少なくともPython 3.10では、インストールに失敗します。
原因は、Transformersのバージョンです。
4.15.0では、少し古いということなのでしょう。
しかし、これを最新(4.23系)にするとBLIP自体が動かなくなります。
そのエラーについては、ここでは省略します。
とりあえず、Python 3.10にインストールできるTransformersが必要です。
同時に、BLIPでエラーにならないことも条件になります。
そのバージョンは、4.21.3が把握できています。
まだ、全然新しいです。
もしかしたら、4.22系でも大丈夫かもしれません。
ということで、今回はrequirements.txtを次のように書き換えます。
timm==0.4.12 transformers==4.21.3 fairscale==0.4.4 pycocoevalcap
変更したrequirements.txtをもとに、次のコマンドを実行します。
pip install -r requirements.txt
以上、CLIP-Interrogatorのシステム要件を説明しました。
次は、CLIP-Interrogatorのインストールを説明します。
CLIP-Interrogatorのインストール
CLIP-Interrogatorのインストールは、Python仮想環境の利用をオススメします。
Python仮想環境は、次の記事で解説しています。
検証は、次のバージョンのPythonで行います。
> python -V Python 3.10.4
そして、システム要件としてはGPU版PyTorchとBLIPをインストール済という状況です。
このような状況において、次の手順でCLIP-Interrogatorのインストールを進めます。
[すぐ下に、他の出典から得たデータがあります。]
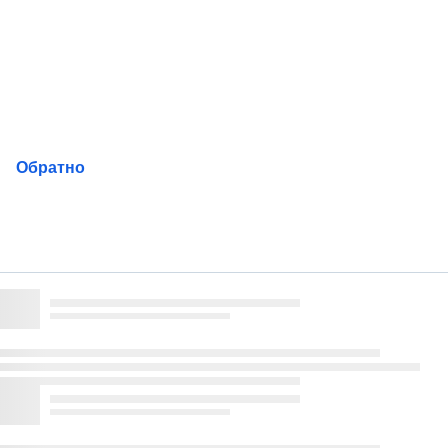
Пропускане
на
навигацията
Обратно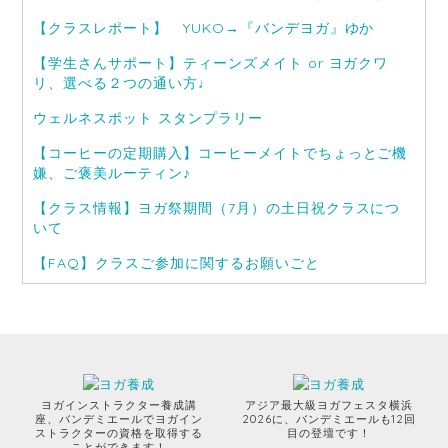
【クラスレポート】 YUKO→『バンデヨガ』ゆか
【学生さんサポート】ティーンズメイト or ヨガクワ
リ、選べる２つの通い方♩
ウェルネスポット スタンプラリー
【コーヒーの定期購入】コーヒーメイトでちょっとご機
嫌、ご褒美ルーティン♪
【クラス情報】ヨガ祭期間（7月）の土日祝クラスにつ
いて
【FAQ】クラスご参加に関するお願いごと
ヨガインストラクター養成講
アジア最大級ヨガフェスタ横浜
座、バンデミエールでヨガイン
2026に、バンデミエールも12回
ストラクターの資格を取得する
目の登壇です！
ことができます！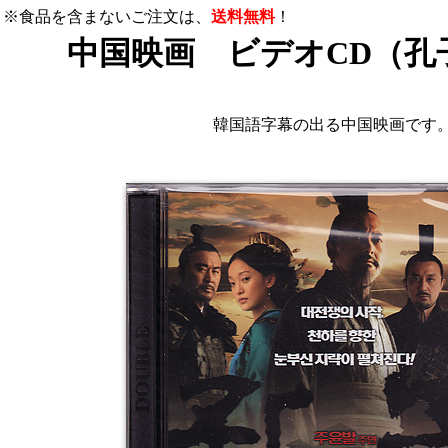
※食品を含まないご注文は、
送料無料
！
中国映画 ビデオCD（孔
韓国語字幕の出る中国映画です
- CLIP-Interrogatorの取得(Hugging Faceから)
- requirements.txtを使った一括インストール
それぞれを下記で説明します。
CLIP-Interrogatorの取得(Hugging Faceから)
pharma/CLIP-Interrogator at main
https://huggingface.co/spaces/pharma/CLIP-Interrogator/tree/main
プログラム一式は、上記ページで確認できます。
これらを1ファイルづつダウンロードすることは、それほど面倒ではありません。
しかし、そんな無駄なことをする必要はありません。
このような場合には、huggingface_hubを利用しましょう。
huggingface_hubを利用すれば、一括でプログラム一式を取得可能です。
huggingface_hubをインストールしたら、次のコードを実行します。
from huggingface_hub import snapshot_download snapshot_download( repo_id="pharma/CLIP-Interrogator", repo_type="space", revision="main", cache_dir="./")
上記コードを実行すると、ダウンロード処理が始まります。
ダウンロード終了まで、少しだけ待ちます。
処理が完了すると、ディレクトリ上に「spaces–pharma–CLIP-Interrogator」を確認できます。
そして、「snapshots」以下にあるファイル・ディレクトリをコピーします。
「2ada53d98db808af916c8ca93a81e3a6dc84fb44」は、リポジトリのバージョンです。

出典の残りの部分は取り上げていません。